On a previous trip to Tel Aviv we had discovered a mehadrin Chinese restaurant a block off the beach and we treated the kids to a nice dinner there. The owner of the restaurant used to own a business in the 5 Towns and had recognized me on our previous visit (and also made sure to come by and say hi again this time). I am not sure how he arranged it, but the kids were entertained by the blackout that hit halfway through dinner and having to eat our dinner (literally) by candlelight.

My brother’s arrived on Wednesday. I had forgotten how much stuff can be crammed into the shipping container and could hear in their voices how overwhelming the task of unpacking seemed. As a renter, knowing that I am probably going to have to move again at some point in the next couple of years, it scares me a bit.

By Wednesday we were also pretty tired. My other brother Ely had just returned from “summering” in the USA with his family, so we decided to pick up his kids and take everyone for bowling, dinner and a movie. We stopped for dinner at the new mall in Modiin, eating in their food court. What a great time! Once again surrounded by kosher restaurants (all except the McDonalds), we let the kids choose where and what they wanted and ended up with a whole smorgasbord of food (we had to split the table into the milk side and the meat side).

On Thursday we were ready for another full day and took our nephew Nachi with us to explore Yerushalayim. We had planned to see a “puppet” (more like paper doll) performance in the Train Theater as well as take a trip in the Time Elevator before going to the Malha Mall for a free live show by a popular children’s entertainer. What we didn’t plan for was the crowds.

We got into the puppet show without too much of a problem. However, when we headed to the Time Elevator before lunch to buy tickets for later in the day, they were all sold out. This was a definite disappointment and left us scrambling for something to do with the kids for a couple of hours. Capitalizing on the fact that we were close to Ben Yehuda, we took them window shopping and people watching while picking up a couple of odds and ends. We completed the day with a kids show and dinner at the Malha Mall food court.

We spent the last week of the summer getting ready for school and the new Yeshiva year. Here in Israel, with no “Labor Day” weekend, schools regularly open on September 1 and the “last minute” nature of Israelis means that many many people are out and about buying their school books and supplies at the same time.

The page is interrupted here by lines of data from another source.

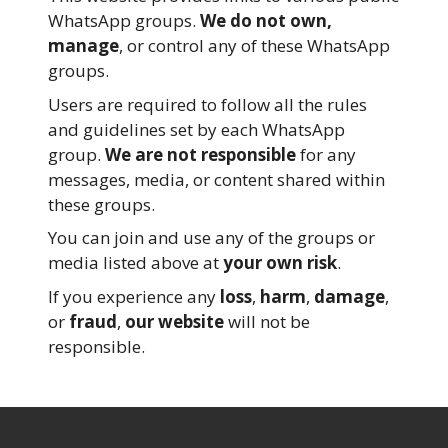
WhatsApp groups.
We do not own,
manage
, or control any of these WhatsApp
groups.
Users are required to follow all the rules
and guidelines set by each WhatsApp
group.
We are not responsible
for any
messages, media, or content shared within
these groups.
You can join and use any of the groups or
media listed above at
your own risk
.
If you experience any
loss
,
harm
,
damage
,
or
fraud
,
our website
will not be
responsible.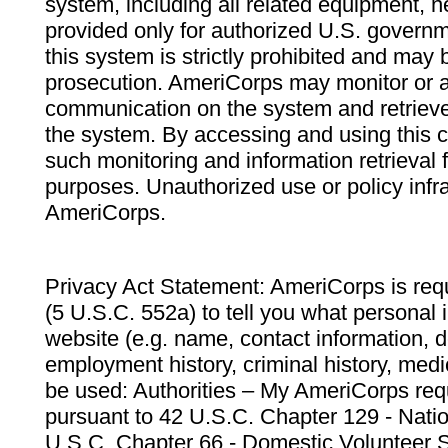
system, including all related equipment, n
provided only for authorized U.S. govern
this system is strictly prohibited and may 
prosecution. AmeriCorps may monitor or au
communication on the system and retrieve
the system. By accessing and using this 
such monitoring and information retrieval
purposes. Unauthorized use or policy infr
AmeriCorps.
Privacy Act Statement: AmeriCorps is requ
(5 U.S.C. 552a) to tell you what personal i
website (e.g. name, contact information,
employment history, criminal history, medic
be used: Authorities – My AmeriCorps req
pursuant to 42 U.S.C. Chapter 129 - Nati
U.S.C. Chapter 66 - Domestic Volunteer 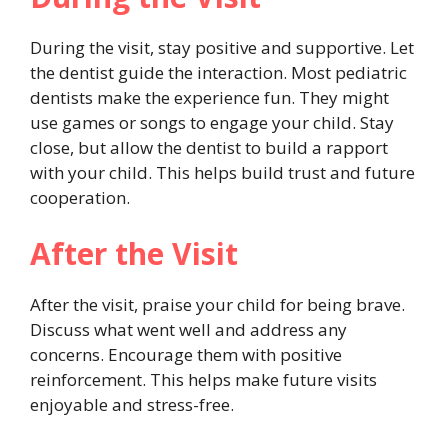
During the visit, stay positive and supportive. Let
the dentist guide the interaction. Most pediatric
dentists make the experience fun. They might
use games or songs to engage your child. Stay
close, but allow the dentist to build a rapport
with your child. This helps build trust and future
cooperation.
After the Visit
After the visit, praise your child for being brave.
Discuss what went well and address any
concerns. Encourage them with positive
reinforcement. This helps make future visits
enjoyable and stress-free.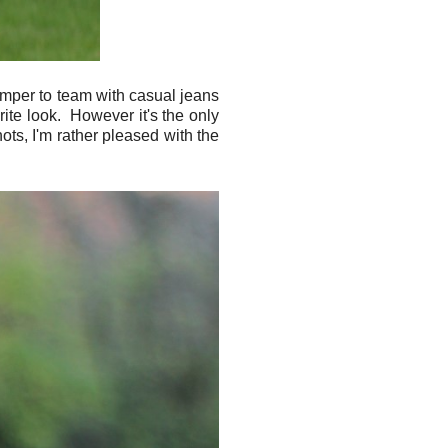
 jumper to team with casual jeans
rite look. However it's the only
hots, I'm rather pleased with the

The government does not provide free text books, so we definitely spend a lot of money each year (6 kids means a lot of books to buy), but we will still gladly pay for them when we consider how much less our tuition bills are.

September also brings thousands of new teens for their “Year in Israel” experience. Being in the “Yeshiva” business, the end of the summer means that we get to meet and greet a new group of students who will be spending a year of their lives with us.

Each group brings with them a certain sense of uncertainty. As a veteran of Elementary and High School education, I am used to having the students around for 8-12 years and getting to know both them and their parents. Working with High School graduates who come for no more than two years is very different from what I had been used to.

If your son or daughter has joined us here in Israel for the year, we hope that they have a terrific year of growth and enjoyment.

Special Mazal Tovs go out to our neighbors Dr. Mark and Yosefa Kraus on the marriage last week of their daughter Tziona and to Larry and Esta Gordon on the birth last week of their grandson.